Spider Vein Treatment in Hartford, CT
At our vein center in Bloomfield, we serve the entire Hartford area with state-of-the-art spider vein treatment performed by one of the country’s top vascular surgeons, Dr. Lori Greenwald.
Named after the spidery, twig-like clusters that form just beneath the skin, spider veins can appear dark blue, red or purple. Often seen in these unsightly clusters, they may sometimes also appear as a single vein or a dark bluish vein. This, however, is less common.
The causes of spider veins are multiple, from venous reflux to heredity to pregnancy, hormonal changes, or leg trauma. While extremely unsightly, they are not commonly associated with larger medical issues and are normally treated with injection sclerotherapy or compression hose.
What Are Spider Veins
Spider veins are small, damaged veins that appear close to the skin’s surface. Typically spider veins are small purple, red, or blue veins that appear on various parts of the body. Most commonly, spider veins appear on the legs, thighs, or face.
Spider veins are common, affecting over 50% of adults. You can develop dark purple, red, or blue spider veins on your thighs, legs, ankles, and even your face. Although spider veins are smaller and less visible than varicose veins, many people don’t like how they look and seek prevention and treatment. There are spider vein treatments that can help address this condition and get you back to feeling confident wearing shorts!
What Causes Spider Veins?
Skin has a dense network of small veins called capillaries that run throughout it. These veins are very tiny, and the unaided eye cannot spot them. Usually, the valves in your veins direct blood to flow toward the heart and shut tightly between heartbeats. However, when valve walls are weak, blood can flow backward and pool. As blood pools, spider veins and varicose veins develop.
Spider veins start as small, tiny, invisible veins that run through and just beneath the skin that dilate and enlarge until they become visible. Once visible, you can see the blood flow through the vein, resulting in a web-like pattern of spider veins that become noticeable on our thighs and lower legs. Spider veins are harmless from a health standpoint and are easily treatable.
Spider Vein Risk Factors
Genetics: If you have a family history of spider veins, you will have a higher chance of developing spider veins.
Reproductive Hormones: Due to fluctuations in the reproductive hormones estrogen and progesterone, prepregnant women and menopausal women have a higher risk of developing spider veins.
Age: We are more likely to develop spider veins as we age.
Trauma, Wear, and Tear: Local trauma to an area may result in subsequent spider vein formation. Long-term use of topical steroids applied to the same place over the years will increase spider vein formation.
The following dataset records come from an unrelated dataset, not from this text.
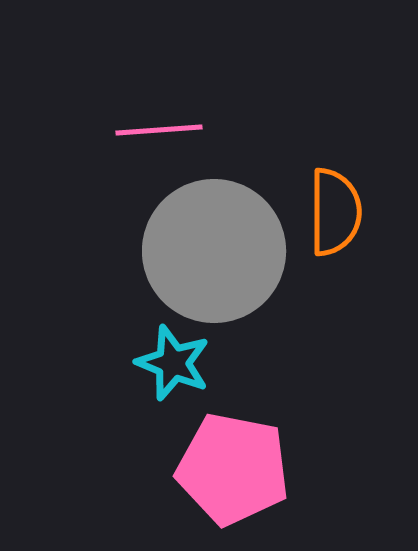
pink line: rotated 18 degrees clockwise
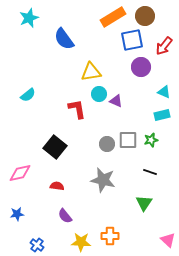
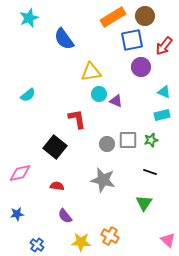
red L-shape: moved 10 px down
orange cross: rotated 30 degrees clockwise
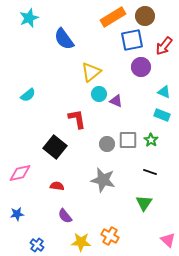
yellow triangle: rotated 30 degrees counterclockwise
cyan rectangle: rotated 35 degrees clockwise
green star: rotated 24 degrees counterclockwise
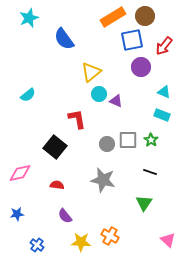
red semicircle: moved 1 px up
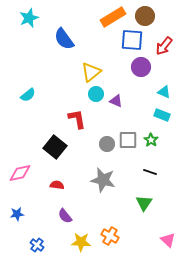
blue square: rotated 15 degrees clockwise
cyan circle: moved 3 px left
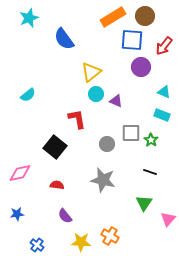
gray square: moved 3 px right, 7 px up
pink triangle: moved 21 px up; rotated 28 degrees clockwise
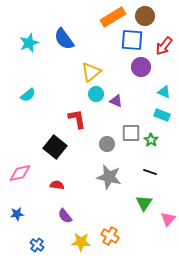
cyan star: moved 25 px down
gray star: moved 6 px right, 3 px up
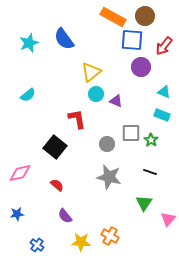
orange rectangle: rotated 60 degrees clockwise
red semicircle: rotated 32 degrees clockwise
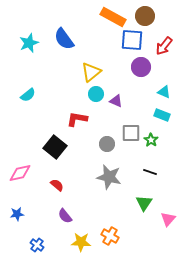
red L-shape: rotated 70 degrees counterclockwise
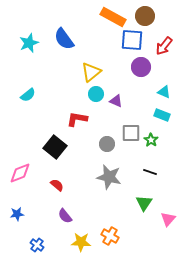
pink diamond: rotated 10 degrees counterclockwise
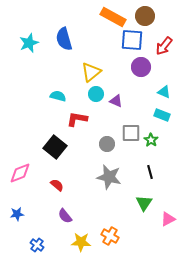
blue semicircle: rotated 20 degrees clockwise
cyan semicircle: moved 30 px right, 1 px down; rotated 126 degrees counterclockwise
black line: rotated 56 degrees clockwise
pink triangle: rotated 21 degrees clockwise
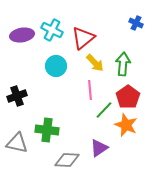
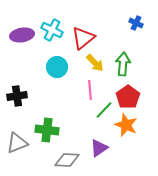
cyan circle: moved 1 px right, 1 px down
black cross: rotated 12 degrees clockwise
gray triangle: rotated 35 degrees counterclockwise
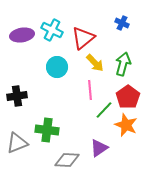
blue cross: moved 14 px left
green arrow: rotated 10 degrees clockwise
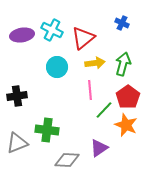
yellow arrow: rotated 54 degrees counterclockwise
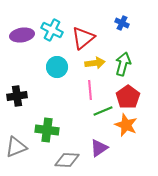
green line: moved 1 px left, 1 px down; rotated 24 degrees clockwise
gray triangle: moved 1 px left, 4 px down
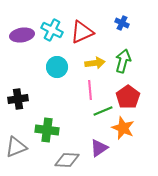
red triangle: moved 1 px left, 6 px up; rotated 15 degrees clockwise
green arrow: moved 3 px up
black cross: moved 1 px right, 3 px down
orange star: moved 3 px left, 3 px down
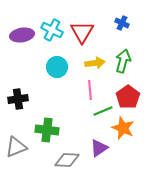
red triangle: rotated 35 degrees counterclockwise
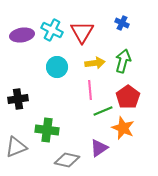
gray diamond: rotated 10 degrees clockwise
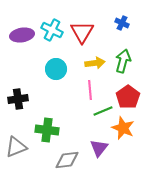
cyan circle: moved 1 px left, 2 px down
purple triangle: rotated 18 degrees counterclockwise
gray diamond: rotated 20 degrees counterclockwise
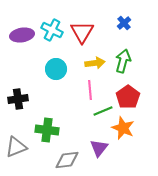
blue cross: moved 2 px right; rotated 24 degrees clockwise
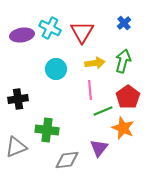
cyan cross: moved 2 px left, 2 px up
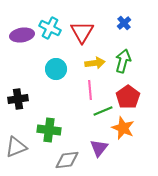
green cross: moved 2 px right
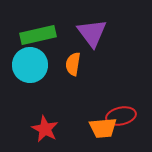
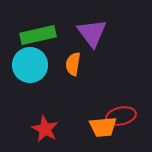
orange trapezoid: moved 1 px up
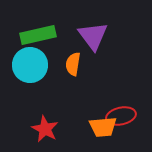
purple triangle: moved 1 px right, 3 px down
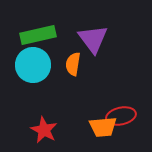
purple triangle: moved 3 px down
cyan circle: moved 3 px right
red star: moved 1 px left, 1 px down
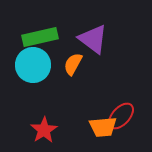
green rectangle: moved 2 px right, 2 px down
purple triangle: rotated 16 degrees counterclockwise
orange semicircle: rotated 20 degrees clockwise
red ellipse: rotated 36 degrees counterclockwise
red star: rotated 12 degrees clockwise
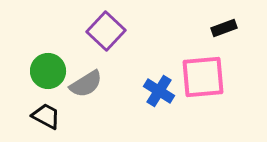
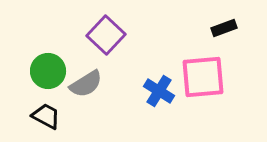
purple square: moved 4 px down
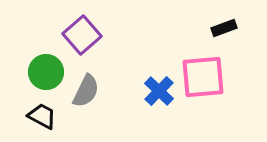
purple square: moved 24 px left; rotated 6 degrees clockwise
green circle: moved 2 px left, 1 px down
gray semicircle: moved 7 px down; rotated 32 degrees counterclockwise
blue cross: rotated 12 degrees clockwise
black trapezoid: moved 4 px left
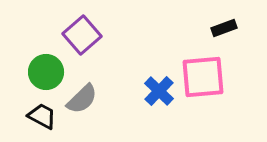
gray semicircle: moved 4 px left, 8 px down; rotated 20 degrees clockwise
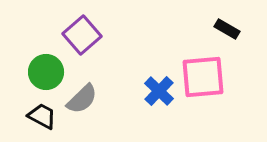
black rectangle: moved 3 px right, 1 px down; rotated 50 degrees clockwise
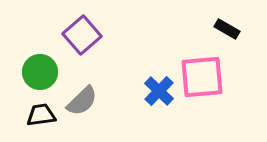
green circle: moved 6 px left
pink square: moved 1 px left
gray semicircle: moved 2 px down
black trapezoid: moved 1 px left, 1 px up; rotated 36 degrees counterclockwise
Suntanning or excessive sun exposure over the years can increase the development of spider veins.
Poor Circulation: A sedentary lifestyle where you sit or stand for long periods restricts blood flow. This lifestyle results in poor circulation and can lead to blood pooling.
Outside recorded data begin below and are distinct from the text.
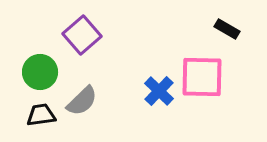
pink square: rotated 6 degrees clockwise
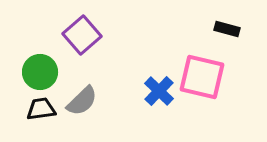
black rectangle: rotated 15 degrees counterclockwise
pink square: rotated 12 degrees clockwise
black trapezoid: moved 6 px up
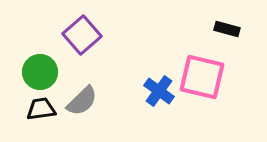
blue cross: rotated 8 degrees counterclockwise
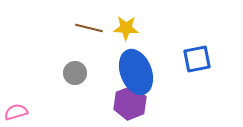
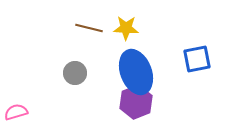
purple hexagon: moved 6 px right, 1 px up
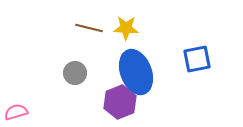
purple hexagon: moved 16 px left
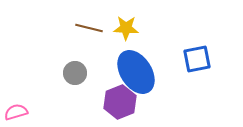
blue ellipse: rotated 12 degrees counterclockwise
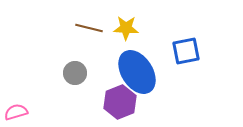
blue square: moved 11 px left, 8 px up
blue ellipse: moved 1 px right
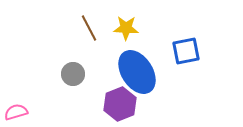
brown line: rotated 48 degrees clockwise
gray circle: moved 2 px left, 1 px down
purple hexagon: moved 2 px down
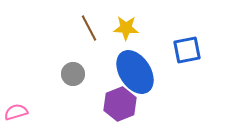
blue square: moved 1 px right, 1 px up
blue ellipse: moved 2 px left
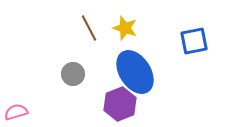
yellow star: moved 1 px left; rotated 15 degrees clockwise
blue square: moved 7 px right, 9 px up
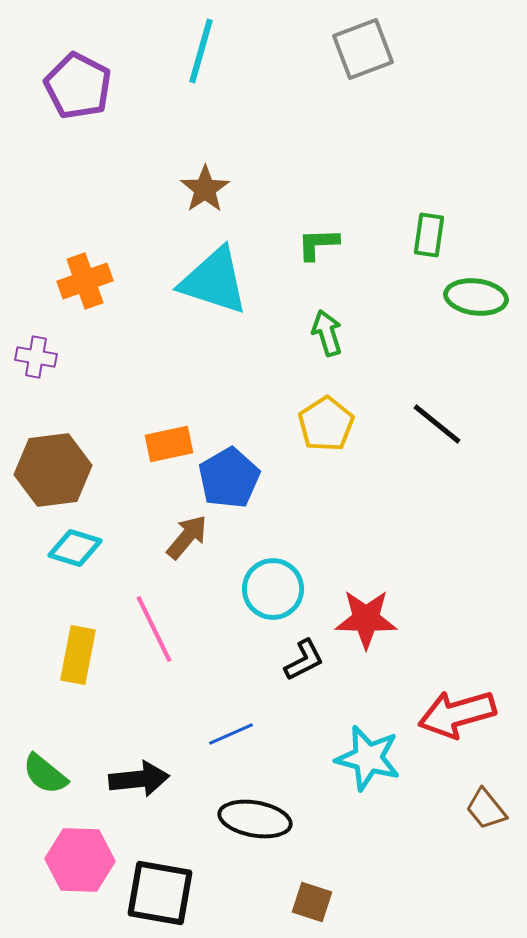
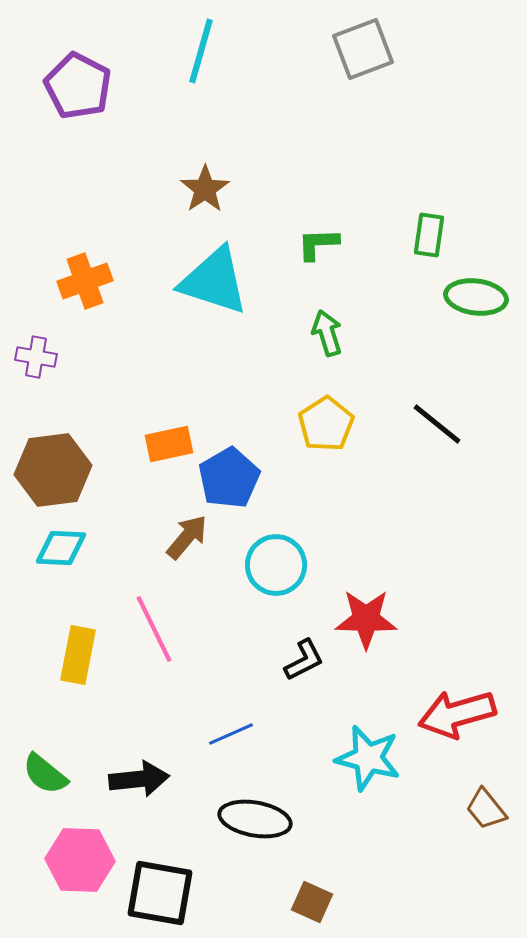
cyan diamond: moved 14 px left; rotated 14 degrees counterclockwise
cyan circle: moved 3 px right, 24 px up
brown square: rotated 6 degrees clockwise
Areas Prone to Spider Veins
Legs: Spider veins are common, primarily affecting the legs. You may see clusters of tiny red veins, or they may appear spread out here and there.
Ankles: If you have a cluster of spider veins around your ankle, it could be an indication that there is serious chronic venous insufficiency. This condition occurs when large groups of blood vessels start to grow in the bottom part or” Corona” region near our feet, which can lead to more severe problems.
Thighs: One of the most common locations to develop spider veins is on the thighs. Some studies suggest that crossing the leg increases spider vein formation on the inside of the lower thighs (just above the knee). However, there is no firm scientific evidence to support this theory.
Face and other areas: Less common are spider veins on the face and rarely on the abdomen & chest. Facial spider veins are most commonly found on the cheeks, nose, and chin, and they are typically harmless.